Top of PROVIDED RECORDS
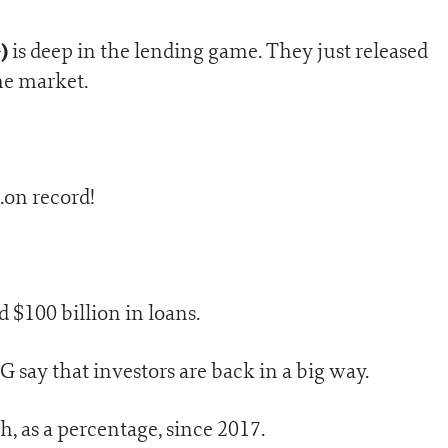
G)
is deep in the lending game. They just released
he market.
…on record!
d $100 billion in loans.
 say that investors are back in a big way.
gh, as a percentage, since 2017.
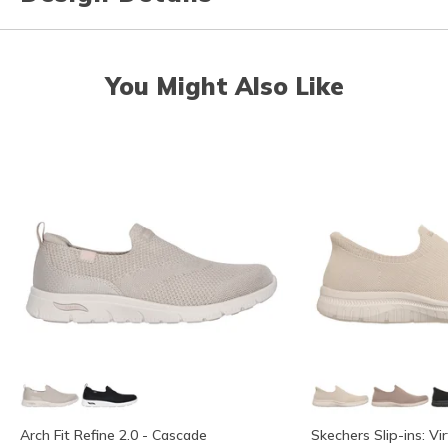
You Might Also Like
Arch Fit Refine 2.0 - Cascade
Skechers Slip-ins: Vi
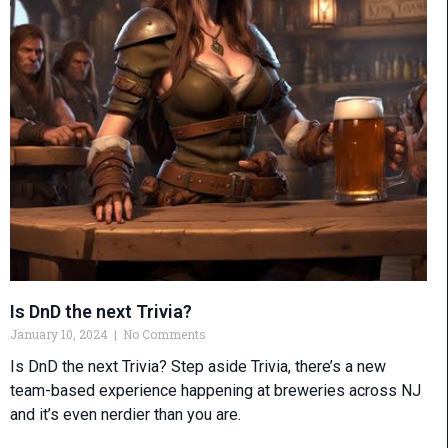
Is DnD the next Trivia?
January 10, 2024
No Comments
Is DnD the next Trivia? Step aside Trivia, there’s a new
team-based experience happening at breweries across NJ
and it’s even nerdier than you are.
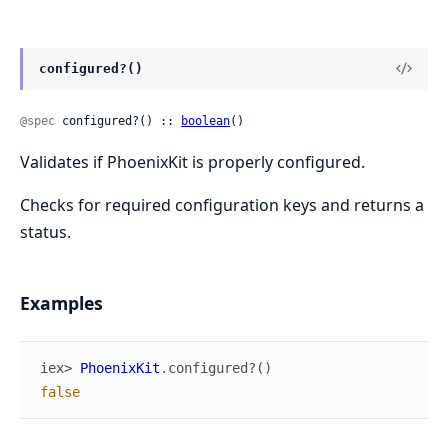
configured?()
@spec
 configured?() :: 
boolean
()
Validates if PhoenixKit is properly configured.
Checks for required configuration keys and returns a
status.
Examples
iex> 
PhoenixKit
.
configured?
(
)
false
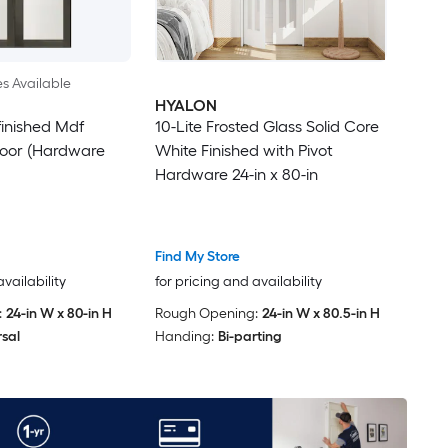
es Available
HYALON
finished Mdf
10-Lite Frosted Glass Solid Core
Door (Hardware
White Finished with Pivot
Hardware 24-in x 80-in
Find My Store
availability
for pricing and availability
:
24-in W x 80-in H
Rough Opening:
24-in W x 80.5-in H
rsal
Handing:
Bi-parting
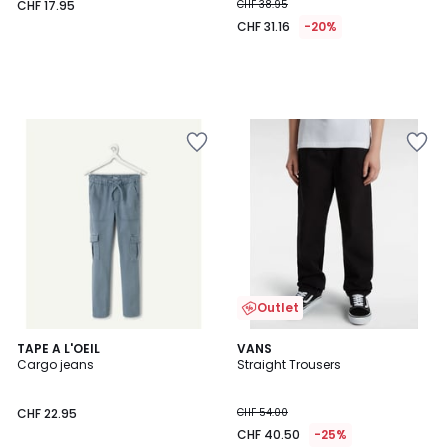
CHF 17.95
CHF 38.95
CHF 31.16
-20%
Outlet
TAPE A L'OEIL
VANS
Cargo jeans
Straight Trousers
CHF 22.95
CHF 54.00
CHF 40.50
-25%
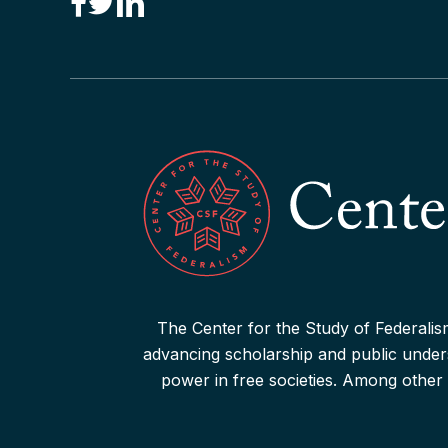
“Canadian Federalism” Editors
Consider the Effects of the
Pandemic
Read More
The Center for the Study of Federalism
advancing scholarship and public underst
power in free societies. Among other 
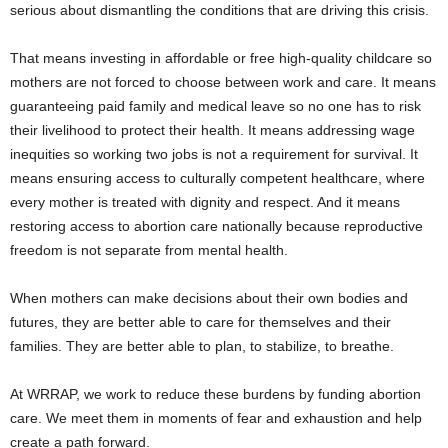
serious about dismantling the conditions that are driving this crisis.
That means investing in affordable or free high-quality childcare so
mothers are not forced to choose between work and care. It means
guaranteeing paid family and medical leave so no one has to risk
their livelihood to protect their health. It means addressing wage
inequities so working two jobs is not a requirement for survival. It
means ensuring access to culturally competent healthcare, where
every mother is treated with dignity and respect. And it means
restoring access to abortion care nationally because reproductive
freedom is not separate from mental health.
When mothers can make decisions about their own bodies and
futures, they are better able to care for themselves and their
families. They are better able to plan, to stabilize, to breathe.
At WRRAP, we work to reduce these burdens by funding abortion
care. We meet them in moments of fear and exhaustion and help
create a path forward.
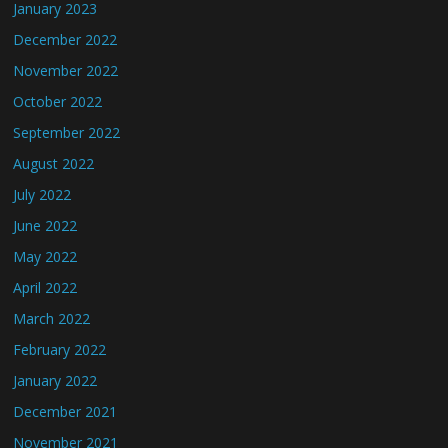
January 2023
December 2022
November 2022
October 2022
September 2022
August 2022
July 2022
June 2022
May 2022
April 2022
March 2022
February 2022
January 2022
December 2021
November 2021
Bottom of PROVIDED RECORDS
WHAT THE TASK REQUIRES:
Copy the text of the items word for word, from the beginning through the line containing "and it’s even nerdier than you are.". Leave out the pictures.

OUTPUT OF THE EXERCISE:
G)
is deep in the lending game. They just released
he market.
…on record!
d $100 billion in loans.
 say that investors are back in a big way.
gh, as a percentage, since 2017.
You Might Also Like
Arch Fit Refine 2.0 - Cascade
Skechers Slip-ins: Vi
Is DnD the next Trivia?
January 10, 2024
No Comments
Is DnD the next Trivia? Step aside Trivia, there’s a new
team-based experience happening at breweries across NJ
and it’s even nerdier than you are.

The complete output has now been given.